Mesmo que seja pela composição, eventualmente, não já, porque agora quero mesmo dedicar-me à performance, vejo a minha vida sempre ligada à harpa.

 

Já contas com alguns prémios, consegues dizer alguns?

O mais recente e mais importante em Portugal, o Prémio Jovens Músicos, na categoria de harpa, ainda falta a final que vai ser em setembro, onde o vencedor em cada categoria vai a concurso, tocando com a Orquestra Gulbenkian e será escolhido o Prémio Jovem Músico do Ano.

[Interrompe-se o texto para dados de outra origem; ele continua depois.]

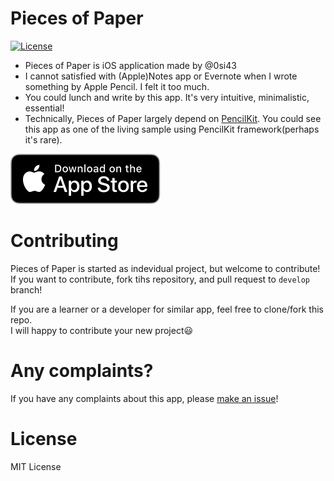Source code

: # Pieces of Paper
[![License](https://img.shields.io/github/license/0si43/LikePaper)](https://github.com/0si43/LikePaper/blob/master/LICENSE.md)

- Pieces of Paper is iOS application made by @0si43  
- I cannot satisfied with (Apple)Notes app or Evernote when I wrote something by Apple Pencil. I felt it too much. 
- You could lunch and write by this app. It's very intuitive, minimalistic, essential!
- Technically, Pieces of Paper largely depend on [PencilKit](https://developer.apple.com/documentation/pencilkit). You could see this app as one of the living sample using PencilKit framework(perhaps it's rare). 

[![Download_on_the_App_Store_Badge](./docs/Download_on_the_App_Store_Badge.svg)](https://apps.apple.com/jp/app/like-a-paper/id1511690088#?platform=ipad)

# Contributing
Pieces of Paper is started as indevidual project, but welcome to contribute!  
If you want to contribute, fork tihs repository, and pull request to `develop` branch!

If you are a learner or a developer for similar app, feel free to clone/fork this repo.  
I will happy to contribute your new project😃

# Any complaints?
If you have any complaints about this app, please [make an issue](https://github.com/0si43/LikePaper/issues/new)!  

# License
MIT License  
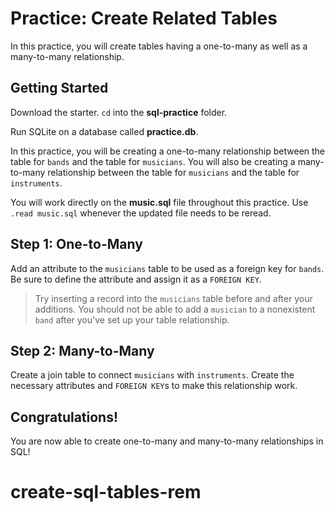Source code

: # Practice: Create Related Tables

In this practice, you will create tables having a one-to-many as well as a
many-to-many relationship.

## Getting Started

Download the starter. `cd` into the __sql-practice__ folder.

Run SQLite on a database called __practice.db__.

In this practice, you will be creating a one-to-many relationship between the
table for `bands` and the table for `musicians`. You will also be creating a
many-to-many relationship between the table for `musicians` and the table for
`instruments`.

You will work directly on the __music.sql__ file throughout this practice. Use
`.read music.sql` whenever the updated file needs to be reread.

## Step 1: One-to-Many

Add an attribute to the `musicians` table to be used as a foreign key for
`bands`. Be sure to define the attribute and assign it as a `FOREIGN KEY`.

> Try inserting a record into the `musicians` table before and after your
> additions. You should not be able to add a `musician` to a nonexistent `band`
> after you've set up your table relationship.

## Step 2: Many-to-Many

Create a join table to connect `musicians` with `instruments`. Create the
necessary attributes and `FOREIGN KEY`s to make this relationship work.

## Congratulations!

You are now able to create one-to-many and many-to-many relationships in SQL!
# create-sql-tables-rem
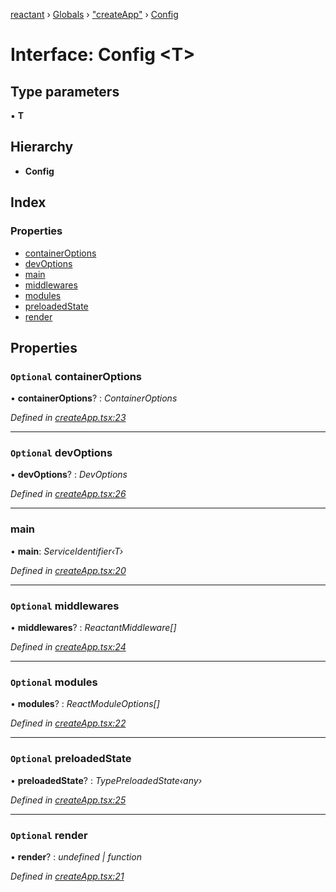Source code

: [reactant](../README.md) › [Globals](../globals.md) › ["createApp"](../modules/_createapp_.md) › [Config](_createapp_.config.md)

# Interface: Config <**T**>

## Type parameters

▪ **T**

## Hierarchy

* **Config**

## Index

### Properties

* [containerOptions](_createapp_.config.md#optional-containeroptions)
* [devOptions](_createapp_.config.md#optional-devoptions)
* [main](_createapp_.config.md#main)
* [middlewares](_createapp_.config.md#optional-middlewares)
* [modules](_createapp_.config.md#optional-modules)
* [preloadedState](_createapp_.config.md#optional-preloadedstate)
* [render](_createapp_.config.md#optional-render)

## Properties

### `Optional` containerOptions

• **containerOptions**? : *ContainerOptions*

*Defined in [createApp.tsx:23](https://github.com/unadlib/reactant/blob/1aae545/packages/reactant/src/createApp.tsx#L23)*

___

### `Optional` devOptions

• **devOptions**? : *DevOptions*

*Defined in [createApp.tsx:26](https://github.com/unadlib/reactant/blob/1aae545/packages/reactant/src/createApp.tsx#L26)*

___

###  main

• **main**: *ServiceIdentifier‹T›*

*Defined in [createApp.tsx:20](https://github.com/unadlib/reactant/blob/1aae545/packages/reactant/src/createApp.tsx#L20)*

___

### `Optional` middlewares

• **middlewares**? : *ReactantMiddleware[]*

*Defined in [createApp.tsx:24](https://github.com/unadlib/reactant/blob/1aae545/packages/reactant/src/createApp.tsx#L24)*

___

### `Optional` modules

• **modules**? : *ReactModuleOptions[]*

*Defined in [createApp.tsx:22](https://github.com/unadlib/reactant/blob/1aae545/packages/reactant/src/createApp.tsx#L22)*

___

### `Optional` preloadedState

• **preloadedState**? : *TypePreloadedState‹any›*

*Defined in [createApp.tsx:25](https://github.com/unadlib/reactant/blob/1aae545/packages/reactant/src/createApp.tsx#L25)*

___

### `Optional` render

• **render**? : *undefined | function*

*Defined in [createApp.tsx:21](https://github.com/unadlib/reactant/blob/1aae545/packages/reactant/src/createApp.tsx#L21)*
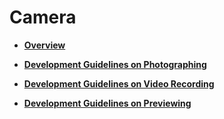 # Camera<a name="EN-US_TOPIC_0000001111199462"></a>

-   **[Overview](overview.md)**  

-   **[Development Guidelines on Photographing](development-guidelines-on-photographing.md)**  

-   **[Development Guidelines on Video Recording](development-guidelines-on-video-recording.md)**  

-   **[Development Guidelines on Previewing](development-guidelines-on-previewing.md)**  


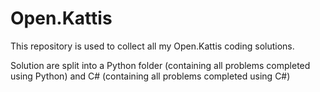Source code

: # Open.Kattis

This repository is used to collect all my Open.Kattis coding solutions.

Solution are split into a Python folder (containing all problems completed using Python) and C# (containing all problems completed using C#)
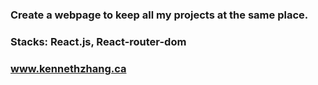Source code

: ### Create a webpage to keep all my projects at the same place.

### Stacks: React.js, React-router-dom

### www.kennethzhang.ca
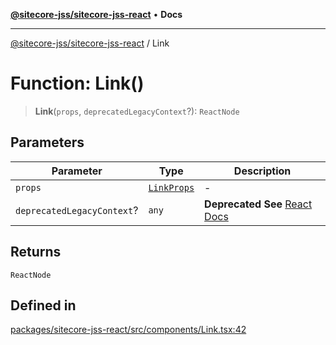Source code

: [**@sitecore-jss/sitecore-jss-react**](../README.md) • **Docs**

***

[@sitecore-jss/sitecore-jss-react](../README.md) / Link

# Function: Link()

> **Link**(`props`, `deprecatedLegacyContext`?): `ReactNode`

## Parameters

| Parameter | Type | Description |
| ------ | ------ | ------ |
| `props` | [`LinkProps`](../type-aliases/LinkProps.md) | - |
| `deprecatedLegacyContext`? | `any` | **Deprecated** **See** [React Docs](https://legacy.reactjs.org/docs/legacy-context.html#referencing-context-in-lifecycle-methods) |

## Returns

`ReactNode`

## Defined in

[packages/sitecore-jss-react/src/components/Link.tsx:42](https://github.com/Sitecore/jss/blob/fe1d78ae02ea5d97f1dff80e45e93416079d4dc7/packages/sitecore-jss-react/src/components/Link.tsx#L42)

Outro muito importante em que ganhei o terceiro prémio, o XXI Concurso Internacional de Harpa de Israel, é o mais prestigioso concurso a nível internacional.

 

Quais conselhos darias a alguém que está a pensar aprender a tocar harpa?

Ouvir muita música que não seja tocada em harpa, grandes pianistas, grandes violistas, cantores, gravações histórias dos mais prestigiados artistas, os melhores sucedidos. Para mim, este é o conselho principal, é muito importante desenvolver o ouvido, não desenvolver só a técnica na harpa, que é muito importante e muito difícil, porque nós tocamos com as mãos e com os pés, é preciso uma coordenação enorme e a parte técnica é muito difícil de aprender na harpa, mas tem de se insistir, mas mais do que isso, tem de se desenvolver o ouvido, sem dúvida.